D'une part, tout le monde n'a pas le même degré d'intuition et d'autre part, elle nécessite du temps pour être exprimée. Deux raisons qui expliquent que chacun fait principalement confiance aux chiffre et évite de s'aventurer sur la dimension "émotionnelle" de l'exercice.

Alors comment faire pour renouveler l'exercice et lui donner du sens ? 

  1. Doter les salariés d'outils qui favorisent la connaissance de soi au travail
    Les outils actuels d'évaluation de la personnalité au travail sont nombreux et donnent un large choix aux DRH pour investir à coût maîtriser sur le développement du talent. Quelque soit l'outil choisi, TalentQ, Hogan, MBTI, APP Thomas pour n'en citer que quelques uns, le salarié qui découvre les fondamentaux de sa personnalité sera beaucoup plus à même de comprendre ce qui favorise sa réussite dans son poste et ce qui la freine. La préparation de son évaluation en est facilitée et il dispose d'éléments objectifs pour proposer des pistes d'amélioration pour l'avenir. C'est une façon de responsabiliser chacun dans sa trajectoire professionnelle, de prévenir les échecs et aussi de faciliter la mobilité.
  2. Sensibiliser les évaluateurs à l'utilisation d'un modèle commun qui favorise l'échange
    Une fois l'outil choisi par l'entreprise, les évaluateurs partagent un même cadre pour prendre en compte la personnalité dans leurs discussions. Sans avoir accès aux profils des évalués, le simple fait de partager la grille de lecture fourni par l'outil et d'avoir eux-mêmes leur propre profil en main donne un angle de questionnement nouveau pour éclairer les réussites et les échecs. L'évaluateur devient davantage coach que censeur en utilisant une dimension plus qualitative et individualisée.

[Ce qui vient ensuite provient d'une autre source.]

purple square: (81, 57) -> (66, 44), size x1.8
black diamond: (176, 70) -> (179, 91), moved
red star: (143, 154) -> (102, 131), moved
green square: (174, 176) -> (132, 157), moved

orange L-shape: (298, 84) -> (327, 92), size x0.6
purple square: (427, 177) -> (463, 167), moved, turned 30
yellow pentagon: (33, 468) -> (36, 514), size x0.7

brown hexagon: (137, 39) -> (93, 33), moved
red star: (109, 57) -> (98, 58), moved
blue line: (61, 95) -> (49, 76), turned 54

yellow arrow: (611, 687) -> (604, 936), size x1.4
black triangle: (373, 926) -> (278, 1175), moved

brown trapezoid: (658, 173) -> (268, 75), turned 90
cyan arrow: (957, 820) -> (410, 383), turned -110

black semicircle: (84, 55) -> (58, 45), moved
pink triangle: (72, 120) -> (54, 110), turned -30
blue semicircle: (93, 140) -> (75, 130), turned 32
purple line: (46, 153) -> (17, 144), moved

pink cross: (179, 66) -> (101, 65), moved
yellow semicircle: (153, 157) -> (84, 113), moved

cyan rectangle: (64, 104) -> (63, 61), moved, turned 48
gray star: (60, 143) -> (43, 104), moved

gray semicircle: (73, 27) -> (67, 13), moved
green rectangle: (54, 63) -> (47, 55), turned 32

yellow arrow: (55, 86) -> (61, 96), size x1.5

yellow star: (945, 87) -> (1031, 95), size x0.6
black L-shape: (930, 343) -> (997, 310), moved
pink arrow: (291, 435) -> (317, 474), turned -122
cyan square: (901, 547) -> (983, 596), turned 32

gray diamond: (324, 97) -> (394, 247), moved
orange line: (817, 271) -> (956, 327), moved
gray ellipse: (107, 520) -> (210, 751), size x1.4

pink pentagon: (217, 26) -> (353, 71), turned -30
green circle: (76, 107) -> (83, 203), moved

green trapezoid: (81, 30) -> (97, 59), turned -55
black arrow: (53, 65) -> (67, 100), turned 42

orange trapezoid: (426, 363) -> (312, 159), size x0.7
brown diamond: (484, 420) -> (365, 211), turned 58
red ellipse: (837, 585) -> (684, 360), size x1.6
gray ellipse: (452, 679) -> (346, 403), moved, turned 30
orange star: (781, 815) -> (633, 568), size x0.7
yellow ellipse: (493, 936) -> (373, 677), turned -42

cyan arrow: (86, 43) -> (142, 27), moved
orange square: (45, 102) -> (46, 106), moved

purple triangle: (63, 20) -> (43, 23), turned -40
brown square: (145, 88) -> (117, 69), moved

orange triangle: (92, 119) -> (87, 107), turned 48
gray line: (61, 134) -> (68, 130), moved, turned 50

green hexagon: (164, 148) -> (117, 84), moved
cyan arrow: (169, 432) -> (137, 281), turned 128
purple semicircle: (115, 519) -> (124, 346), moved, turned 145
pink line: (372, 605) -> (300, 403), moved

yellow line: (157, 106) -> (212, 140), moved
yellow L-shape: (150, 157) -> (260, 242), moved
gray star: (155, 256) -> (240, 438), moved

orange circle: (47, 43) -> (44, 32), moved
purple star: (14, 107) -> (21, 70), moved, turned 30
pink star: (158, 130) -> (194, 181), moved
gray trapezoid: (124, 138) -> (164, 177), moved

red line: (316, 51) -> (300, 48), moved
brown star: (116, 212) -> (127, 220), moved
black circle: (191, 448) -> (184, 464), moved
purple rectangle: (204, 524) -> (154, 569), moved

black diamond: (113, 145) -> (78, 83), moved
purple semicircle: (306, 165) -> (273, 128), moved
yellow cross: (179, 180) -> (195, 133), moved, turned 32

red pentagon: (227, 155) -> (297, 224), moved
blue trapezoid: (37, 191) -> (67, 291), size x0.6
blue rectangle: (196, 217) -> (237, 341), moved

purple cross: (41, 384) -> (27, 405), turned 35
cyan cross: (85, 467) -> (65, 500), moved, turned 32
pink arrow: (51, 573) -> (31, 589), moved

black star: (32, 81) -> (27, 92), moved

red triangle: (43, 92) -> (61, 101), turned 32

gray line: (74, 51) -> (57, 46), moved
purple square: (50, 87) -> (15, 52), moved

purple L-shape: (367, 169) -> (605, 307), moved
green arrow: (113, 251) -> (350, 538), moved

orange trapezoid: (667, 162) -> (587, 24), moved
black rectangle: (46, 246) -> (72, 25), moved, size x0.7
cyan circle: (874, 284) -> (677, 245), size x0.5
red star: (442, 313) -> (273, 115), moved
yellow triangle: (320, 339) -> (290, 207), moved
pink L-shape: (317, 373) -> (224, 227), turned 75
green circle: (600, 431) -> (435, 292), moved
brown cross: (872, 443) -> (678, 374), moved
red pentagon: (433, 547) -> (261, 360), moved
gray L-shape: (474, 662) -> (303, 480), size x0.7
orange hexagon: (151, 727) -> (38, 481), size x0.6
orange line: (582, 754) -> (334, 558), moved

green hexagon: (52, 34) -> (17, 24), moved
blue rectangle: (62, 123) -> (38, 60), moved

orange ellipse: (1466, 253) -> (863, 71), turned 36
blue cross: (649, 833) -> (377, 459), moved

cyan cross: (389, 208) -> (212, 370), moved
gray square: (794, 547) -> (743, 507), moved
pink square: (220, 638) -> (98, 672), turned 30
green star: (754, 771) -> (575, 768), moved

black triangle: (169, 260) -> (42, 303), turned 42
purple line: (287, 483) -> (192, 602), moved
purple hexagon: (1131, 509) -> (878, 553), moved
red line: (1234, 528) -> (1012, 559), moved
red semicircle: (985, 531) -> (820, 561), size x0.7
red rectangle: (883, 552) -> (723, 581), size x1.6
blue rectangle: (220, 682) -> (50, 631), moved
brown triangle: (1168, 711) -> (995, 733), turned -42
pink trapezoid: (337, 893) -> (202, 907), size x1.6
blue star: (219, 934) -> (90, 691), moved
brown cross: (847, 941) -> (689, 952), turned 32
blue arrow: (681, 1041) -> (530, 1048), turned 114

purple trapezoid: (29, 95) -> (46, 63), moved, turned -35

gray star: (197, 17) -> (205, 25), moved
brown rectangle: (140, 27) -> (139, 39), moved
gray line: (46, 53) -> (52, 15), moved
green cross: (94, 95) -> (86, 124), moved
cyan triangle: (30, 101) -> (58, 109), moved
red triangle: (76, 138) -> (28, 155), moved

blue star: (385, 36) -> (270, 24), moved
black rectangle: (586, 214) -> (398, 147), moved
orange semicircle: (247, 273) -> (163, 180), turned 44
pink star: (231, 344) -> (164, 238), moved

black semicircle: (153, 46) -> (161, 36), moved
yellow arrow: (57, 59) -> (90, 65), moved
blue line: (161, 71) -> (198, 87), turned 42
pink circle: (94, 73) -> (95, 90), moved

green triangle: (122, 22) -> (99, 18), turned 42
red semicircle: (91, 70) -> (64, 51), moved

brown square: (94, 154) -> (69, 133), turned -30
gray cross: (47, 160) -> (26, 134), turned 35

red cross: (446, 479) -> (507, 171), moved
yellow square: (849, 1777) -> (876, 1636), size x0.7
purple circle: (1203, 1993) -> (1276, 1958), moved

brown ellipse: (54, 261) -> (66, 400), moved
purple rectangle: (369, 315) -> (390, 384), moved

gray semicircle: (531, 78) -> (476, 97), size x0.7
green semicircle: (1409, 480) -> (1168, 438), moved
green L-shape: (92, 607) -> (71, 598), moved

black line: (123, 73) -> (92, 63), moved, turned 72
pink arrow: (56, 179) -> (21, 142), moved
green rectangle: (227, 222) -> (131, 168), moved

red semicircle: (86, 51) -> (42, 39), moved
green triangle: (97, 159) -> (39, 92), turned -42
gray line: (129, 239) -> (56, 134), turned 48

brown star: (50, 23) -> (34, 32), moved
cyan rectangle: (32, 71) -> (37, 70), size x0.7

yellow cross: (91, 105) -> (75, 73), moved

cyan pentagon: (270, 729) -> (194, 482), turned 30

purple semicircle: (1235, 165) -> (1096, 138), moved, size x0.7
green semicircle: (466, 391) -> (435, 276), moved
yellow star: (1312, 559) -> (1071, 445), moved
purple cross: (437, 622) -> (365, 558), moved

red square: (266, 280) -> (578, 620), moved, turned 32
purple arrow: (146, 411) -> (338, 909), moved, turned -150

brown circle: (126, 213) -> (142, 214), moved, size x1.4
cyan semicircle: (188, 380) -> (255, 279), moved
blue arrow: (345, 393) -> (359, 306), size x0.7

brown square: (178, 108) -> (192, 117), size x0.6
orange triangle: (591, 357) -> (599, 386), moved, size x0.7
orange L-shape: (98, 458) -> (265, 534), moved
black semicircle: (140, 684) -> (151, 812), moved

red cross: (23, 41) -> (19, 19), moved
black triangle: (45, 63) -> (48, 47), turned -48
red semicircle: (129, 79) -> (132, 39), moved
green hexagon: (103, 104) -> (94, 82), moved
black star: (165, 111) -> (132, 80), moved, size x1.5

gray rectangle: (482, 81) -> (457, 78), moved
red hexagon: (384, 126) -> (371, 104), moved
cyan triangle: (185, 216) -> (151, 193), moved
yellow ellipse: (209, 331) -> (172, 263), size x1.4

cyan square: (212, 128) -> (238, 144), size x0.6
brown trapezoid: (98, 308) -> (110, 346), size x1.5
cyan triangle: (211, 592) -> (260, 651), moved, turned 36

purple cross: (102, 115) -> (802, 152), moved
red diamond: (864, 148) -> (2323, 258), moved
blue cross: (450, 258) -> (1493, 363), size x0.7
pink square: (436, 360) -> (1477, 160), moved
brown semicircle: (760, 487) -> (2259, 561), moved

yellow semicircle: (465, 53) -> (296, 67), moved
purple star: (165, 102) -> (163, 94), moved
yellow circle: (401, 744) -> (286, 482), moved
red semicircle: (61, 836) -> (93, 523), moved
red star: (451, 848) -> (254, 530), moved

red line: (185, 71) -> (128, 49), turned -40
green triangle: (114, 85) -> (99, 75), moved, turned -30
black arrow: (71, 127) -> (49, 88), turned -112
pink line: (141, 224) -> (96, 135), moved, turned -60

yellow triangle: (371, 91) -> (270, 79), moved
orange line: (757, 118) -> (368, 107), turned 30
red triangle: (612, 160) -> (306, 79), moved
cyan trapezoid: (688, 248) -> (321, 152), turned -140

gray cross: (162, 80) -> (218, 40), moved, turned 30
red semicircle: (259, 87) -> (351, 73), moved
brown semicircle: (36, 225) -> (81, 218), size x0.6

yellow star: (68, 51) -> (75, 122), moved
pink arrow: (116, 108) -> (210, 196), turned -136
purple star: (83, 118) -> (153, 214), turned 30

  3. Responsabiliser l'ensemble du corps social sur le fait que des évaluations riches et porteuses de sens sont un élément essentiel au bien être dans l'entreprise
    Les témoignages sont éloquents lorsque les salariés sont interrogés sur leur évaluation. Ils ont souvent l'impression d'un exercice de style imposé qui ne permet pas de comprendre le passé et de préparer l'avenir. Or, le flou en matière de ressources humaines est un facteur de stress. Dans les entreprises qui donnent les moyens de la connaissance de soi, on observe que les salariés se sentent davantage pris en considération et qu'ils ont aussi plus de leviers en main pour agir sur leur trajectoire.
A l'occasion de la préparation des évaluations, les DRH ont tout à fait la possibilité de remettre l'humain au cœur de l'entreprise grâce à l'utilisation d'outils simples, novateurs et économiques. C'est une véritable valeur ajoutée pour les bénéficiaires et aussi un moyen de reconnaissance et de valorisation des collaborateurs. Alors qu'attendons-nous pour investir?